═════ EXTRAIT CHOISI

Comme nous l’avons évoqué dans notre article sur la fuite de données de Gravy Analytics, les données de localisation ont une telle valeur que certaines entreprises se faisant passer pour des courtiers en publicité sont créées dans le seul but de les collecter. Grâce au code IFV, et plus particulièrement au code IDFA/AAID, il est possible de cartographier les déplacements de « Monsieur/Madame X » et souvent de désanonymiser l’utilisateur uniquement à l’aide de ces données.
Parfois, une analyse complexe des mouvements n’est même pas nécessaire. Les bases de données reliant les identifiants publicitaires aux noms complets, aux adresses personnelles, aux adresses email et à d’autres détails très personnels peuvent être simplement vendues par des courtiers peu scrupuleux. Dans ce cas, des données personnelles détaillées et un historique complet de la localisation permettraient de constituer un dossier complet sur l’utilisateur.
Comment se protéger du suivi publicitaire ?
En pratique, ni les lois strictes comme le RGPD ni les paramètres de confidentialité intégrés n’offrent une protection complète contre les méthodes de suivi décrites ci-dessus. Le simple fait d’appuyer sur un bouton dans une application pour désactiver la personnalisation des annonces n’est même pas une demi-mesure ; il s’agit plutôt d’un dixième de mesure. En réalité, cette opération ne supprime qu’un seul identifiant des données de télémétrie, tandis que le reste de vos données est toujours envoyé aux annonces.

══════════
═════ DONNÉES

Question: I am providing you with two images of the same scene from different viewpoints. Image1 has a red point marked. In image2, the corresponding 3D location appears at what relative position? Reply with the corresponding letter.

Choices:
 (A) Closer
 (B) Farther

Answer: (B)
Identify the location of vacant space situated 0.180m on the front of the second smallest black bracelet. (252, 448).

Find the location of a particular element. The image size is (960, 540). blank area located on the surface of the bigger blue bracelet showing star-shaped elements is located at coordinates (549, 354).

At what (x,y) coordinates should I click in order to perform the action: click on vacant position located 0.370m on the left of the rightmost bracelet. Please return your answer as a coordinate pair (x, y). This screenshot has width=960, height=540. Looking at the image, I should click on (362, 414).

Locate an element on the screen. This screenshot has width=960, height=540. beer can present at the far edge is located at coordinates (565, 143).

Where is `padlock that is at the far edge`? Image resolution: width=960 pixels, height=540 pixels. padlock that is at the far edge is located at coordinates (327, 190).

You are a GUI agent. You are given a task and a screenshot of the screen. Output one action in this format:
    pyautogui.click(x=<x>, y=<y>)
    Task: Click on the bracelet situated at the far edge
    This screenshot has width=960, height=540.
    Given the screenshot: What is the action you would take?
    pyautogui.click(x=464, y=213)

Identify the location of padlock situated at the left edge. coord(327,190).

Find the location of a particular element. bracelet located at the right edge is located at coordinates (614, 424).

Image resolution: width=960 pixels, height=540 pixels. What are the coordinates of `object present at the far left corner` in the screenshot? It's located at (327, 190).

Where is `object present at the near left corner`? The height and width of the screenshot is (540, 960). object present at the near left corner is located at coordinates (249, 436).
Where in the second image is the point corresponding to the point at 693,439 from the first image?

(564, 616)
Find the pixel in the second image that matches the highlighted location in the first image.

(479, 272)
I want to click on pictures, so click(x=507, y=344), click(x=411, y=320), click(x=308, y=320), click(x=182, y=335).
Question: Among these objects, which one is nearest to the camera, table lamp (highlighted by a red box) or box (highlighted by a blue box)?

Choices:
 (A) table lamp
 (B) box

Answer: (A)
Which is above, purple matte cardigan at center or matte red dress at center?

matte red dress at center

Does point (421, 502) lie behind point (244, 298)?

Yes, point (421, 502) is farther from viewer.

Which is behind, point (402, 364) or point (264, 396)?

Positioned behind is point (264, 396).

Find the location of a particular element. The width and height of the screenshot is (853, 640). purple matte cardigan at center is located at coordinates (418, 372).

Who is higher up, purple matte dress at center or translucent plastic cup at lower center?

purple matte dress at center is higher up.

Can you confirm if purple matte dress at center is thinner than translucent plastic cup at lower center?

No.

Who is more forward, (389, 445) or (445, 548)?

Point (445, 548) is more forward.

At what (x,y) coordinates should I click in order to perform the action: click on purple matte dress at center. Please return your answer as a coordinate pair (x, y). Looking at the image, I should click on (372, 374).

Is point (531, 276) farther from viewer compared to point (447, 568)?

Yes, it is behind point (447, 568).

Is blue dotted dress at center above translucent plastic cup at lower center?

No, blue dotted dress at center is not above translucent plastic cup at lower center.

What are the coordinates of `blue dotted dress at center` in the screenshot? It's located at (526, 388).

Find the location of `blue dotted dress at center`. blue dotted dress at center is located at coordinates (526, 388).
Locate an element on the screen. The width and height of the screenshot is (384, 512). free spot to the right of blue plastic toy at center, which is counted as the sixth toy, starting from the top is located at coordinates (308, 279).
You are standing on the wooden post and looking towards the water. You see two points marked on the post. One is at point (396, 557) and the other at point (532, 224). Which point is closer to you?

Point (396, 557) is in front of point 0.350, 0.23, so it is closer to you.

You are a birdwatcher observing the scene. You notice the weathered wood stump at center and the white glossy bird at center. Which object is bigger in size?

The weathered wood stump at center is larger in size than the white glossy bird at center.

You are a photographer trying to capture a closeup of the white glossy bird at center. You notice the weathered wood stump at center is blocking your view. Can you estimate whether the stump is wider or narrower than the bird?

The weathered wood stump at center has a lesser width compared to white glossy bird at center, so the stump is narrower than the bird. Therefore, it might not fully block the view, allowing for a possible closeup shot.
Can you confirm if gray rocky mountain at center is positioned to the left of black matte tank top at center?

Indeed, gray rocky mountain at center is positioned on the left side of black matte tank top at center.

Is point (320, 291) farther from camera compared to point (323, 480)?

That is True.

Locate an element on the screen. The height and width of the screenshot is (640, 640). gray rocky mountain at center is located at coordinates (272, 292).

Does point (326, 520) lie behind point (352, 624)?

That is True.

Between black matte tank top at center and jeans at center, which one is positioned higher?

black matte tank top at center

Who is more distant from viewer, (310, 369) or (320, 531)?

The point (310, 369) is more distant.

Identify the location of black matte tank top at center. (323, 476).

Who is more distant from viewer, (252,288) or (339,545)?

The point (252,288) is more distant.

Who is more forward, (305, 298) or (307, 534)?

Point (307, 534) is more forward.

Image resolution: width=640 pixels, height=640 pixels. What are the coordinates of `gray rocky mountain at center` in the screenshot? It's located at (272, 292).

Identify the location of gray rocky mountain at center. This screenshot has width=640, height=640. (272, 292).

══════════

• CONSIGNE: Citez l'extrait sur le suivi publicitaire, tout ce qui va de « Parfois, une analyse » jusqu'à « complet sur l’utilisateur. ».

• RÉPONSE:
Parfois, une analyse complexe des mouvements n’est même pas nécessaire. Les bases de données reliant les identifiants publicitaires aux noms complets, aux adresses personnelles, aux adresses email et à d’autres détails très personnels peuvent être simplement vendues par des courtiers peu scrupuleux. Dans ce cas, des données personnelles détaillées et un historique complet de la localisation permettraient de constituer un dossier complet sur l’utilisateur.